Wine marketers are betting millions that algorithms will help us find wine we like
Most computer-generated wine recommendations have traditionally been pretty much worthless. There’s this, which we’ve noted before on the blog. But there’s also this, from wine.com, which arrived last month: The email said I would like a $64 bottle of Veuve Clicquot (I think not), as well as a $20 Kim Crawford sauvignon blanc (I think not, again), as well as a $12 California pinot noir and a $12 sweet red blend (I really, really think not).
That’s because the formulas used to put these recommendations together depend on things that aren’t necessarily related to wine – like income, age, and gender — and use past purchase information probably more than they should. Just because I bought wine A doesn’t mean I’m going to like it enough to buy wine B. And AI-generated recommendations have been notoriously lousy at using price to determine what we’ll like.
In addition, most algorithms have not been able to effectively process the wine-related criteria that do matter, like style, alcohol levels, and so forth. And I’m not sure that marketers understand the challenge. One highly-touted AI effort in 2021 said the the goal was “to personalize wine recommendations based on individual preferences, for example: Is the subscriber a red wine or do they prefer white (or maybe a little of both)?” Which seems more of a 1990s approach than something in 2021.
Another, the BottleBird app, asks a series of questions to find out what we like, including “How do you feel about the smell of flowers?” How we answer, says its publicity, will make sure we “never buy a bad bottle of wine again.” So, of course, when I tried the app, I got a 97 percent match with two Fre non-alcoholic reds and two buttery California chardonnays. Hardly the WC’s kind of wines, are they?
The process is so difficult, in fact, that a friend of mine who has written extensively about the subject once told me the only way AI wine recommendations could be successful is if they included information from human tasting panels. Which hardly sounds very AI.

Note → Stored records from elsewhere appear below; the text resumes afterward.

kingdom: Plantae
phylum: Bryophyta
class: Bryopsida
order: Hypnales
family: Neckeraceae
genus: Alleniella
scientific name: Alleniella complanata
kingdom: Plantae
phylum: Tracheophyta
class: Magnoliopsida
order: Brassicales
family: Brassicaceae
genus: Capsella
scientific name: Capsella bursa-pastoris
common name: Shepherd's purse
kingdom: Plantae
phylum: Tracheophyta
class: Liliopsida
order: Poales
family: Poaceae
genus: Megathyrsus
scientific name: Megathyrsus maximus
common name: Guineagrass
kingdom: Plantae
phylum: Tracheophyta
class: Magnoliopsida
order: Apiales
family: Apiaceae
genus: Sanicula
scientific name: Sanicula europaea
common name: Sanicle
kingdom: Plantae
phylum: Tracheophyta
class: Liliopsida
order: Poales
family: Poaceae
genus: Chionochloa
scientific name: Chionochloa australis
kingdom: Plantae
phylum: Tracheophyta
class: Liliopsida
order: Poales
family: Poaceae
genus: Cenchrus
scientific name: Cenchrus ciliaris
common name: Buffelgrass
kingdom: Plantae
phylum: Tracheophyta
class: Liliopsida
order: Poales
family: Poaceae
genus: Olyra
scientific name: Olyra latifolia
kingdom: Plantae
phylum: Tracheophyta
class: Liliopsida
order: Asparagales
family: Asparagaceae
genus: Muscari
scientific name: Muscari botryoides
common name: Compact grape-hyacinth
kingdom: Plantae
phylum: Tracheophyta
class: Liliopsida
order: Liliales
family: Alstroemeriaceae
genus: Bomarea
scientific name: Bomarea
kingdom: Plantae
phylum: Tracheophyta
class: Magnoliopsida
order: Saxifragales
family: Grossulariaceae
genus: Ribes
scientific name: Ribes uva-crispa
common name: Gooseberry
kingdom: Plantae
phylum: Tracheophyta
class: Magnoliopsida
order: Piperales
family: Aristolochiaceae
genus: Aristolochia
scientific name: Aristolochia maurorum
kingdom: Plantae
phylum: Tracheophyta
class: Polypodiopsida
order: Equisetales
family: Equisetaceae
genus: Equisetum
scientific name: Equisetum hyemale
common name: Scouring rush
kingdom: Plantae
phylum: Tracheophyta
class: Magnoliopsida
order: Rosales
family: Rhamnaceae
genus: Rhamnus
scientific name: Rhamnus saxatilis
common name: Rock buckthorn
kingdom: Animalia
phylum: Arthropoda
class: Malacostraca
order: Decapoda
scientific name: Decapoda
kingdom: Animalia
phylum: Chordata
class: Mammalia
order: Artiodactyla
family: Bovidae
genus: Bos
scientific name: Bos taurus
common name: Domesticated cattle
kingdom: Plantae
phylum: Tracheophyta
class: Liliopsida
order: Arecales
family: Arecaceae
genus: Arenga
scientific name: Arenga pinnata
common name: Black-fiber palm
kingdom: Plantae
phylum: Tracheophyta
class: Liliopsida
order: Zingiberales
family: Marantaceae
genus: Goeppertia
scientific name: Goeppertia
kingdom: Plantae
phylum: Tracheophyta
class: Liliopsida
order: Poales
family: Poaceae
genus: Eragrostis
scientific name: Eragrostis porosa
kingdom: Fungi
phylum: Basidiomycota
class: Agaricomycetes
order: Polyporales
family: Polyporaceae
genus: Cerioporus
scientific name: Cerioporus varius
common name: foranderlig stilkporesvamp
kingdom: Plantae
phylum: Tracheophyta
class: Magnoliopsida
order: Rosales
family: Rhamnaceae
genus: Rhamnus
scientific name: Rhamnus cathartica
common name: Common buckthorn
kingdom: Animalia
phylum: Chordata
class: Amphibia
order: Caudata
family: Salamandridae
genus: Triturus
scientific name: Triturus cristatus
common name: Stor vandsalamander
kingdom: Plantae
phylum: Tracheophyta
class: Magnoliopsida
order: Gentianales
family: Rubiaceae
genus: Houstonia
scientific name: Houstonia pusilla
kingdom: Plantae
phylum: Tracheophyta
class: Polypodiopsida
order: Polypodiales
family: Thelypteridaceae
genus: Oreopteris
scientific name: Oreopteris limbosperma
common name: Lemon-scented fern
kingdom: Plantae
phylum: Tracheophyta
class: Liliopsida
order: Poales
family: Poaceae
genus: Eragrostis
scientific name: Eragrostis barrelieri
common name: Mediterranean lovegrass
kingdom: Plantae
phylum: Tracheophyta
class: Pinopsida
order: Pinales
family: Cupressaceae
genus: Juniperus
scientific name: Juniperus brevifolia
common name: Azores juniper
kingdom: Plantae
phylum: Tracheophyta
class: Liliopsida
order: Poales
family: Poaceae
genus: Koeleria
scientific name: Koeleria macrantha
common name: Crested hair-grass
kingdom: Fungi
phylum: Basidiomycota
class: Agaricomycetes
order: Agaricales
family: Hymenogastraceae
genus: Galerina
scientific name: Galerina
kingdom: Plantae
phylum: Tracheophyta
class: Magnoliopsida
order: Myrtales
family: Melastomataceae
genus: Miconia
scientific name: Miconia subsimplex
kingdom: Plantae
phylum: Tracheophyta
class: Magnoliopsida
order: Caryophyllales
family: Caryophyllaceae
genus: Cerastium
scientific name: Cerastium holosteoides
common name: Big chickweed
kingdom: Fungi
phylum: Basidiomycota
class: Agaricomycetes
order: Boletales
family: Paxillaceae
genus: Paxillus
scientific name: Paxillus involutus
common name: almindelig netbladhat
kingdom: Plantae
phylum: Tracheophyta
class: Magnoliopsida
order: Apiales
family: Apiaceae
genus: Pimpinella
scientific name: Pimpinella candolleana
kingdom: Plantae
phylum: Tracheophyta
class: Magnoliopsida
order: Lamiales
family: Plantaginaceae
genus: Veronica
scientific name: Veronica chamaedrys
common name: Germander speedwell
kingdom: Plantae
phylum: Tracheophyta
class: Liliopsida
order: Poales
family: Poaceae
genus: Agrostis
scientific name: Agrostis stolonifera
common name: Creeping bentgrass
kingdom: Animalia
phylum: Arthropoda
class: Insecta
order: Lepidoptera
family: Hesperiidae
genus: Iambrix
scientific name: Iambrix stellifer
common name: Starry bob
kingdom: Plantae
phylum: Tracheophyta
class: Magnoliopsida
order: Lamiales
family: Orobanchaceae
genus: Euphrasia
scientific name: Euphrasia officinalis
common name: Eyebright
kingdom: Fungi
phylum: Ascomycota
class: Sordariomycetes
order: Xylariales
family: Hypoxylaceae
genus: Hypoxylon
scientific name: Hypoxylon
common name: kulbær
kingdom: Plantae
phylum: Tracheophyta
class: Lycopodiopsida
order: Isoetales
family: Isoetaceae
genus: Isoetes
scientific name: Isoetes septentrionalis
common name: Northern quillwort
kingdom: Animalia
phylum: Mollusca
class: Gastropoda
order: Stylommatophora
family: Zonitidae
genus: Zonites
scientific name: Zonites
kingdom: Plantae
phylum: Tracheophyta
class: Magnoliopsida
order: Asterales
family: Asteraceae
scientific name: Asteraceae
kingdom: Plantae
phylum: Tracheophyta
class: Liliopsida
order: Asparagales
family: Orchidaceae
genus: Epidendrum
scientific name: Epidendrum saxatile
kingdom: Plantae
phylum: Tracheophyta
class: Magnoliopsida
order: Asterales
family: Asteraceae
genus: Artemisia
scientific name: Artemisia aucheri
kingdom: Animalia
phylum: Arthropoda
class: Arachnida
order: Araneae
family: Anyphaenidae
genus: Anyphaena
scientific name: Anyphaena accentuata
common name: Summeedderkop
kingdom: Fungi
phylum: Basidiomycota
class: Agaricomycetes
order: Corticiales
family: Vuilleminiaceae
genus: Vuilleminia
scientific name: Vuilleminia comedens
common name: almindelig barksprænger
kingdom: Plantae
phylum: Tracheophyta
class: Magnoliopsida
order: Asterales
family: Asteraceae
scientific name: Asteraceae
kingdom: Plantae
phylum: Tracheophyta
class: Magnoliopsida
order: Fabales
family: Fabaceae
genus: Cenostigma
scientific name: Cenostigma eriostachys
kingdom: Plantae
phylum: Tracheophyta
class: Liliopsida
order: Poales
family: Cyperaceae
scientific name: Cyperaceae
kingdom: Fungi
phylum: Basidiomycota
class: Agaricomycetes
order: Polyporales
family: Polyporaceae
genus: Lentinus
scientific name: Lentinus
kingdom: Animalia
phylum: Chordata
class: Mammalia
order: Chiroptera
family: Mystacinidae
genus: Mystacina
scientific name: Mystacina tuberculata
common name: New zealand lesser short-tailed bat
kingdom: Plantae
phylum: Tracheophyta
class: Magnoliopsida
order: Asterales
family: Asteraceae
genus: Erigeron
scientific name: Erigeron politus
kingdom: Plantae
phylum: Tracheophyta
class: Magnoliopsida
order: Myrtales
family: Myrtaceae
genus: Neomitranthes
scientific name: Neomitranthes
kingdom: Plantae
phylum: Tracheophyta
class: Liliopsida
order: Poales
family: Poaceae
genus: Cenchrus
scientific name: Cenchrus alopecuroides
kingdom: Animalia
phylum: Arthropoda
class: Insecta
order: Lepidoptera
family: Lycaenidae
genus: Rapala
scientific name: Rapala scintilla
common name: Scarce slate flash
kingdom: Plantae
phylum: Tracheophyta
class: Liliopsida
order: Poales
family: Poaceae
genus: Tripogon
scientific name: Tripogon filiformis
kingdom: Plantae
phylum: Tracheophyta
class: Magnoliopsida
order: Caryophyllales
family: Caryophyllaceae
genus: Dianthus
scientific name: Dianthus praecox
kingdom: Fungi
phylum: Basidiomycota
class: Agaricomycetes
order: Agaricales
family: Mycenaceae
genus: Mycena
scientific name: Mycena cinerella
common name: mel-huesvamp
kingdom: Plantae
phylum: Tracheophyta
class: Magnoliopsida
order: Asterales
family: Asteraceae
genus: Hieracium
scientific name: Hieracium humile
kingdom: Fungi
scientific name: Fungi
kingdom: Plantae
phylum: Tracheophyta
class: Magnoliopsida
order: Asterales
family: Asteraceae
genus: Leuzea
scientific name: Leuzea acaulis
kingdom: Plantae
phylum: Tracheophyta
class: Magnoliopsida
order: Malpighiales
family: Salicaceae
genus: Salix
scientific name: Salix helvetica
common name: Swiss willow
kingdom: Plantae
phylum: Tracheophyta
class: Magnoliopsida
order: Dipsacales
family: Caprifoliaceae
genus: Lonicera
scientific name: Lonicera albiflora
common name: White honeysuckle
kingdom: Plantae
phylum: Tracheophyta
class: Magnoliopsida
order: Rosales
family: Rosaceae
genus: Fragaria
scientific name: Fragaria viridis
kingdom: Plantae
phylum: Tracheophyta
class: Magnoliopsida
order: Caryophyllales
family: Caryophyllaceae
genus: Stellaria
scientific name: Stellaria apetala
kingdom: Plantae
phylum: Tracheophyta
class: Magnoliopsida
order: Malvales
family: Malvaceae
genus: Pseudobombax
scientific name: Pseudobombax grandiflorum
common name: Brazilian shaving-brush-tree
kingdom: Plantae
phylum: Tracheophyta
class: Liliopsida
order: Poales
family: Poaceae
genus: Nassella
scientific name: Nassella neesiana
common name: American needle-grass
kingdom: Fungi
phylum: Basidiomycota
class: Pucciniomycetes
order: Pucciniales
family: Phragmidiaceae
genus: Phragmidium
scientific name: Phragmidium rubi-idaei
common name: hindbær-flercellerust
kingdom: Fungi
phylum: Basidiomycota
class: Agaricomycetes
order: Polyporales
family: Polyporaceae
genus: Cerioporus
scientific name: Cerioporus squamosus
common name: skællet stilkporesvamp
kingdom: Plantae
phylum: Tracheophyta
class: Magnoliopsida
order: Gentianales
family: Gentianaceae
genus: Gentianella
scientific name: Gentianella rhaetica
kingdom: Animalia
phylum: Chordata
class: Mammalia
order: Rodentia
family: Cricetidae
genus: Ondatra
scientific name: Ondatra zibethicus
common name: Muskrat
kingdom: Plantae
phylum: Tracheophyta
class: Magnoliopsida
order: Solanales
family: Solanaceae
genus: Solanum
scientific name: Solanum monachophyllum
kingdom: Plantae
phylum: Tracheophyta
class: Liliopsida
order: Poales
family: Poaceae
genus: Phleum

So why have wine marketers spent millions of dollars trying to find a way to teach machines to make wine recommendations? My hunch is that it’s not so much about helping us find wine we like as it is selling us wine. Which, of course, is not necessarily a bad thing – if they work. But when they recommend wines I wouldn’t buy even if they were free, what’s the point?
No, wine is not healthy, and any attempt to make it so does a disservice to wine and to health
How do we know something bizarre is going on in wine? Because “healthy wine” is all the rage. Or, as a wine marketing friend told me recently: “I’m receiving an insane amount of press requests (and coverage) about low-calorie / keto / sugar per content wines from lifestyle media. And I am quite confused, to be honest.”
Never fear. The Wine Curmudgeon is here to make sense out of the nonsensical.
Diets and diet fads are like fashion – someone is always reinventing the hemline, and what was au courant 20 or 30 years ago is au courant again. Keto, for instance, bears more than a passing resemblance to the infamous Atkins diet, and Atkins may well have its roots in something especially nasty – the so-called diet plate of cottage cheese, canned fruit, and hamburger patty that was the rage from the late 1950s to the early 1970s.
And who can forget when pizza and beer were diet food?
So no, it’s not surprising that lifestyle writers – whose knowledge of trends is much more detailed than their knowledge of wine – are agog over “healthy wine.” After all, lifestyle writers gave us “Mommy wine,” as well as the neo-Prohibitionist terror that alcoholic mommies, zombie-like, are walking among us.
In this respect, “healthy” wine makes sense. Why not tell people that they can drink wine and still maintain a healthy lifestyle? It’s what they want to hear, for one thing, and it sort of, maybe, kind of, has a little medical validity. Everyone should consume fewer calories and less sugar, and the idea behind “healthy” wine is that it has fewer calories and less sugar – mostly because it has less alcohol.
That wine is not healthy – that it can be addictive and kill you — is just a minor inconvenience that the lifestyle writers will be sure to mention in a sentence or two about three-quarters of the way down the story.
A friend of mine, who writes about this subject with the same passion and crankiness that I bring to wine scores and ingredient labels, has said that the entire idea of “healthy” wine is not just a fraud, but a disservice to wine. If you want to drink wine and be healthy, then drink wine in moderation. Why buy special wine that almost certainly won’t taste as good (low- and no-alcohol wines are notoriously noxious) and will cost as much as traditional wine?
Because, as I learned as a young newspaperman, there’s only one way to lose weight and to be healthy: Eat less and exercise more. Everything else is just lifestyle writing.